I am still sounding the depths of the first movement, jingang dao dui. Those Temple Guardians have not relaxed their gaze, although familiarity has softened what was unremitting at the start. The arms’ first lift now happens beyond breath and muscle. Whereas in the old days the parallel lift always betrayed an imbalance, there is now a truer symmetry between the arms as they rise from the depths. The sinking too feels fuller and more potent, the hands affirming the accord that will carry them through to the end. The turning to the left that comes next is twining more closely and precisely than before, but having examined the filmings for this book, I think I can let it go more freely, the posture now is intact enough for furthering.
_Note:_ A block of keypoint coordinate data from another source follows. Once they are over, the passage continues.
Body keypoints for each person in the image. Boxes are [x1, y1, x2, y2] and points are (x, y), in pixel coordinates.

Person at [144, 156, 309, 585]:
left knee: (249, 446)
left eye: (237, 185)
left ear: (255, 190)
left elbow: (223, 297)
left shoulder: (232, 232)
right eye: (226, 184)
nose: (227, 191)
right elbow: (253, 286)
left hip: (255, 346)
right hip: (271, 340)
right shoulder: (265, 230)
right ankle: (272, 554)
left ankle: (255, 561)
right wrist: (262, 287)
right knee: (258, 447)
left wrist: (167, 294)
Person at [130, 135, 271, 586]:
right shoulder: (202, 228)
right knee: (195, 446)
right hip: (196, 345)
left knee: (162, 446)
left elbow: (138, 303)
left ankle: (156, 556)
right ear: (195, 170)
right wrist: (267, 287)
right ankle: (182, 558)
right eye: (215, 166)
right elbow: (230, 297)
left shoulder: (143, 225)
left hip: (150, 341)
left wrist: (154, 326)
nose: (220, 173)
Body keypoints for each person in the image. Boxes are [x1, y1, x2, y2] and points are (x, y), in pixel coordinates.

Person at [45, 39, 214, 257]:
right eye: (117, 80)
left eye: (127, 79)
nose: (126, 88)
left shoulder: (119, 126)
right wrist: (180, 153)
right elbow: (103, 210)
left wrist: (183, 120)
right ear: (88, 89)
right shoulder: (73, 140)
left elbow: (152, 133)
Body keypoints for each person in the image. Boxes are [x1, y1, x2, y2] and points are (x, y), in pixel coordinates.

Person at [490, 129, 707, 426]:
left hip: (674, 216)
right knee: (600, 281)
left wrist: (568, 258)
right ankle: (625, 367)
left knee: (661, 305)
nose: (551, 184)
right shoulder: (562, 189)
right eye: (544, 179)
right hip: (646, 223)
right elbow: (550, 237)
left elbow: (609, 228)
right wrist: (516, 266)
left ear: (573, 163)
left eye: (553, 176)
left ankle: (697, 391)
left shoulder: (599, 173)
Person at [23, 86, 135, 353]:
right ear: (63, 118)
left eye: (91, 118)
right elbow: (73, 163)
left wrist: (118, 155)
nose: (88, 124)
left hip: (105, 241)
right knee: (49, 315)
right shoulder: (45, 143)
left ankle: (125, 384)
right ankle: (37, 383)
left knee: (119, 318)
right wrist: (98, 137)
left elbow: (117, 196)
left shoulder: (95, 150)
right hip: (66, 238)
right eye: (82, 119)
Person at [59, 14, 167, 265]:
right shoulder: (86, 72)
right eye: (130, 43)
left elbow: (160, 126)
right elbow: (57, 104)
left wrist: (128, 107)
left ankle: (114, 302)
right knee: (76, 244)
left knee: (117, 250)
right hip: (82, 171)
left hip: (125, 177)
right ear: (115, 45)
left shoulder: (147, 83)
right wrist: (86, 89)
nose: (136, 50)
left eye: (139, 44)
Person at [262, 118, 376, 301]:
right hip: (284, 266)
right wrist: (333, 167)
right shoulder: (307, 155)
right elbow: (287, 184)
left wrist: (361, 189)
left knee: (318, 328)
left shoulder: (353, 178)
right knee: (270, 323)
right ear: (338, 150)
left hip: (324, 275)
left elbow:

It is astonishing to think that this leftwards turn is the start of the asymmetrical twinings that will create the entire form of XinJia. After the initial rising and sinking of the arms, there is no movement in the whole form that is truly symmetric … until the very end, when the mortar is pounded one last time, and the arms are lowered.
The orioles sporting in the rain woke me this morning. They fly from tree to tree, flitting in amongst the aspens and oaks, at times hanging upside down from the willow curtains, playing hide and seek, the young ones calling each other from wood to wood.
I have begun the day’s practice with walking, the simple wheeling forwards and backwards that is not simple at all. Staying with it for a good while, I notice gradual changes. The body starts off sluggish in the centre, and frayed at the edges. As the hips begin to function more properly, the legs wake up, the thighs picking up with interest each step that arises. The mind is quietened by the steady rhythm, and as the breathing relaxes, a coolness bathes the chest which now flows freely within the shoulders’ boundaries. The frayed feeling disappears bit by bit, with the emerging sense of parts slotting into one another, of moving with a quiet purpose, recovering harmony.
I lose count of the back and forth stepping, up and down the terrace. After a while, the core no longer wavers; the sterno-sacral line is gaining its cohesion. Each time the arm winds in and the foot steps through, there will be one correct trajectory. I look for the eye of the needle.
Finding a delicate alignment, the body becomes infused with wavelets passing up and down the spinal column. As these spread out to the limbs, the wheeling arms begin to conduct a charge. Palms plump up, fingers feel full, and the odd one that was reluctant now joins in the flow.
Something difficult to pin down, elusive, is the tiny turning deep down in the centre that opens the palm of the hand when it is low and close to the waist. This fine pulse is what conducts the charge from dantian outwards along the limbs.
Yesterday, June really shone. Fedele did not appear at his post in the stone wall. Ancient rhythms call him in these days and nights nearing the solstice.
It was full moon last night. Surrounded by hills as we are, the risings and settings of moon and sun are marked on the terrain’s compass. Midsummer full moon rose at its most southerly point, well past the crest of the hill across the valley.
The morning is soft and shrouded in mist. Many orioles are in the poplars, almost hidden. I hear the musical twitterings of the young ones. Every now and then, a youngster utters a grating triple caw. In those summers when they stay through until August, we hear that harshness smoothed, as the elders teach the young ones the Golden Oriole’s song.
In the pre-dawn light, they sing very close to the house. There is hardly a stir in the monochrome poplars.
Night withdraws down the lane to the west woods, accompanied by the moon and Jupiter.